Not stopping there, ViruSs was also the center of discussion when he frankly criticized Hòa Minzy's weak voice, not suitable for Mr. Siro's music. He also said that the female singer should rethink her future musical path. In response to the criticism, he said that he gave such comments "only because he wanted Hoa to improve", and affirmed that "he would not dare to speak his mind because of any external factors" and have to accept the "peace is precious" and "no reward, no punishment" comments.
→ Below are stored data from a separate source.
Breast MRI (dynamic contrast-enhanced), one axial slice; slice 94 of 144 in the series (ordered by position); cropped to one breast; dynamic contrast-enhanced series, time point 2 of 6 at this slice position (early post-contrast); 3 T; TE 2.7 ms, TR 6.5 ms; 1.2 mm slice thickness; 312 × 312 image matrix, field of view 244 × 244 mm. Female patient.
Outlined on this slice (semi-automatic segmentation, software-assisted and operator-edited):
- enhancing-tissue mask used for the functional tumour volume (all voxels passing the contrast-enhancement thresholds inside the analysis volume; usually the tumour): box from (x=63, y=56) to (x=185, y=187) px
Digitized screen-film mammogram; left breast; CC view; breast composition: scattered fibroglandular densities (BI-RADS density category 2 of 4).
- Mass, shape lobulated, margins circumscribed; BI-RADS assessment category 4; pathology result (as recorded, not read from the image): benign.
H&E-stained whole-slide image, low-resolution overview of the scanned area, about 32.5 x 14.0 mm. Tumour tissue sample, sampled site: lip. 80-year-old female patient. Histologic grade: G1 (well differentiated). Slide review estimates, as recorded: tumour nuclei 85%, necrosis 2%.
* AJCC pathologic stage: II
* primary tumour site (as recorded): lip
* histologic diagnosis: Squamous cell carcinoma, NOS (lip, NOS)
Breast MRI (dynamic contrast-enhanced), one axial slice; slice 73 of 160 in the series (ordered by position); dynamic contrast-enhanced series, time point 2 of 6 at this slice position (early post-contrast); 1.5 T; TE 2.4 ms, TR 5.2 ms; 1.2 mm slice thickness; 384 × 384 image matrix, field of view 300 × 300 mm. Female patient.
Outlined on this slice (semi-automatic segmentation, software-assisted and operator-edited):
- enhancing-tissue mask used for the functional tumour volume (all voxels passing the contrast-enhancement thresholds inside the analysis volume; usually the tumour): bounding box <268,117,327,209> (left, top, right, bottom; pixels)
In early July 2020, ViruSs criticized Hoài Lâm's music video "Hoa no khong mau", saying that the song's arrangement was "good but not trendy". Musician Nguyen Minh Cuong, who composed the song, posted on Facebook questioning this. Immediately after, ViruSs apologized.

==Personal life==
He had a 5-year relationship with Huynh Kim Ngan (Ngan Sat Thu), also a streamer in Vietnam. However, on August 10, 2020, Ngan Sat Thu announced that she and ViruSs had officially broken up. According to a post in her personal fan group, Ngan Sat Thu said the reason was because both were too busy with their own work, so ViruSs took the initiative to say goodbye.

In late March 2025, ViruSs became the center of public opinion again when he was caught up in a series of accusations from his ex-girlfriend Ngoc Kem, rapper Phao and many other girls. This incident quickly attracted the attention of millions of people on social networks. It all started on the evening of March 21, 2025, when Tran Nguyen Hong Ngoc, known as Ngoc Kem, livestreamed on social networks to accuse him of infidelity during the time they were still in love.